What is expected =
Search the entries below for the word "dieťa" and copy every line where it appears.

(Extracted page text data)
- Opening Delimiter -

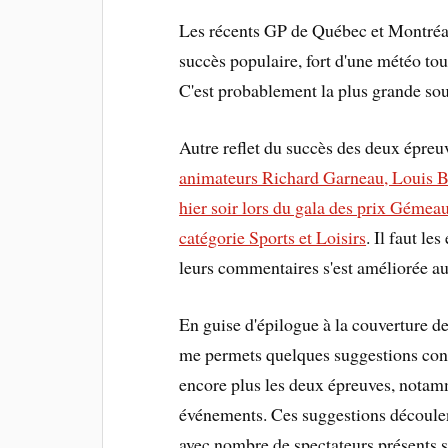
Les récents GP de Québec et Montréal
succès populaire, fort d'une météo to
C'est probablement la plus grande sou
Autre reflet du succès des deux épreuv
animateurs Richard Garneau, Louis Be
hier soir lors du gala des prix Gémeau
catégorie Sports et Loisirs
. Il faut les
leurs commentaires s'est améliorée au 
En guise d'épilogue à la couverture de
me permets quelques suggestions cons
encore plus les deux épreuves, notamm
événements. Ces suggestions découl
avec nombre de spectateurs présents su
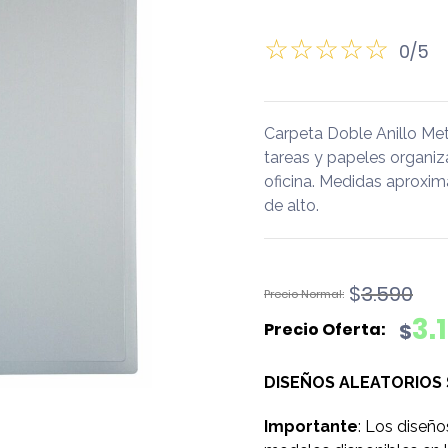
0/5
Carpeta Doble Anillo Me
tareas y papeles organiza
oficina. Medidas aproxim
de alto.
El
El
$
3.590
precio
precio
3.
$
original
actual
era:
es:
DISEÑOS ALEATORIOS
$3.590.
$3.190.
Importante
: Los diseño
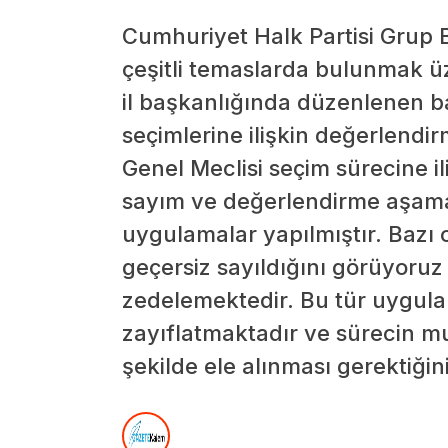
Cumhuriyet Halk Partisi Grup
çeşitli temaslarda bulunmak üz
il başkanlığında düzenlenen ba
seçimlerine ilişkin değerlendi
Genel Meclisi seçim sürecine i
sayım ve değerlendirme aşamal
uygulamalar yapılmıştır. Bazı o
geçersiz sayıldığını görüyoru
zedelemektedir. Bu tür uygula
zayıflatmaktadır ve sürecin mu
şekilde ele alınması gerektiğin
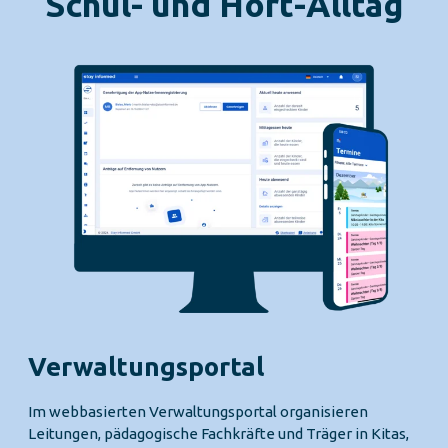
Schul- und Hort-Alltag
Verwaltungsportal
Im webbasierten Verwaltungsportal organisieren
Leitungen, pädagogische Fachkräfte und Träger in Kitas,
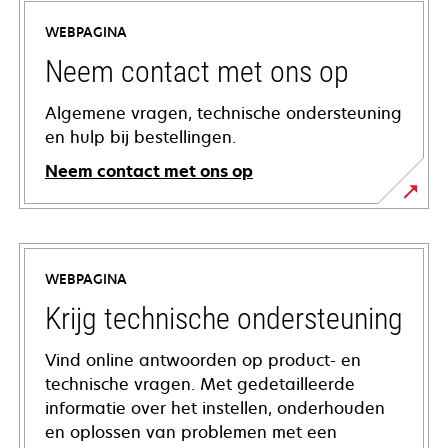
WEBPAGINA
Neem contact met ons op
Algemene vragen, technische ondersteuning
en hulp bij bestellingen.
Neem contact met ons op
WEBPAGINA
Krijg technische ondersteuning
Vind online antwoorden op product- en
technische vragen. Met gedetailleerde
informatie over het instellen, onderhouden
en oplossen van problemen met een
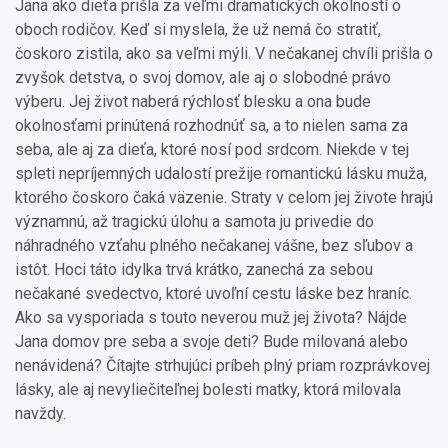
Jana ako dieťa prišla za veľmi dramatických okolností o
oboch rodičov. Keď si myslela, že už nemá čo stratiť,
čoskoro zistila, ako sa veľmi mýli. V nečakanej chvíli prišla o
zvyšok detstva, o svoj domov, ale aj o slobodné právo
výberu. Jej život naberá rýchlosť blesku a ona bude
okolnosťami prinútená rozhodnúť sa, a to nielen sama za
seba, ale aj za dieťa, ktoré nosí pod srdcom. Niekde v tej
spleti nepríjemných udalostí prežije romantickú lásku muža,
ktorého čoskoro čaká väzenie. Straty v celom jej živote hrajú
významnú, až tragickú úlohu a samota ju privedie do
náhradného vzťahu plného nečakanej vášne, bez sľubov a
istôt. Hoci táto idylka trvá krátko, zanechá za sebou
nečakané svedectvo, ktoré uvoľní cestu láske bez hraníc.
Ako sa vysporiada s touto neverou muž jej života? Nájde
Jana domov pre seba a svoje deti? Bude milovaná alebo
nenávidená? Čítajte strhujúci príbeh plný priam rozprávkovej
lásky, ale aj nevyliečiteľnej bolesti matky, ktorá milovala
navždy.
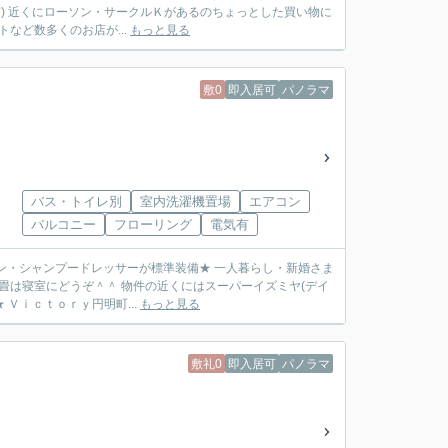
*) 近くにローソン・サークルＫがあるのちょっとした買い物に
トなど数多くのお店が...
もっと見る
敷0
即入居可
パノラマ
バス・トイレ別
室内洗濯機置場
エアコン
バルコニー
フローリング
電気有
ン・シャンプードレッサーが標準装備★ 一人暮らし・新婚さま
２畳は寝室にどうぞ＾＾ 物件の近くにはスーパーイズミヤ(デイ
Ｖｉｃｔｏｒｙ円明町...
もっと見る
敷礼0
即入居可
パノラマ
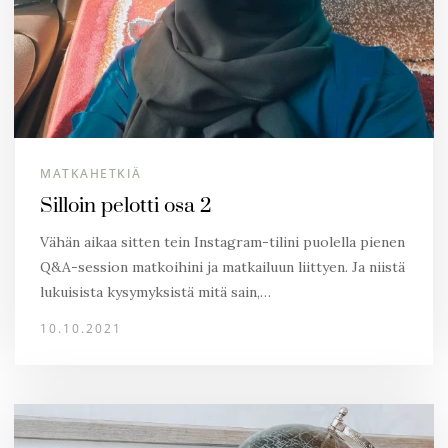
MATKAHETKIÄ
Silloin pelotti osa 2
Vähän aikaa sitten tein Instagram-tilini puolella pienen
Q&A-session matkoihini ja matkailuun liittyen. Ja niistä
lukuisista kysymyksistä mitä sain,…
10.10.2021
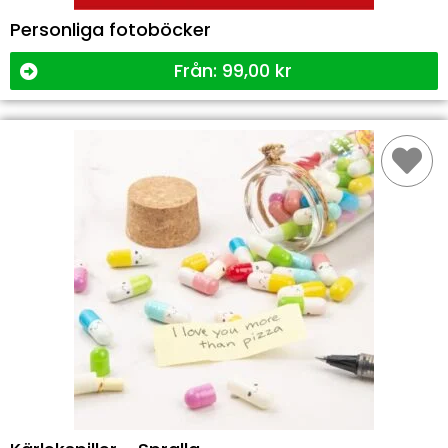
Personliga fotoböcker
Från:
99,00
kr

- Closing Delimiter -

Answer box =
Jana ako dieťa prišla za veľmi dramatických okolností o
seba, ale aj za dieťa, ktoré nosí pod srdcom. Niekde v tej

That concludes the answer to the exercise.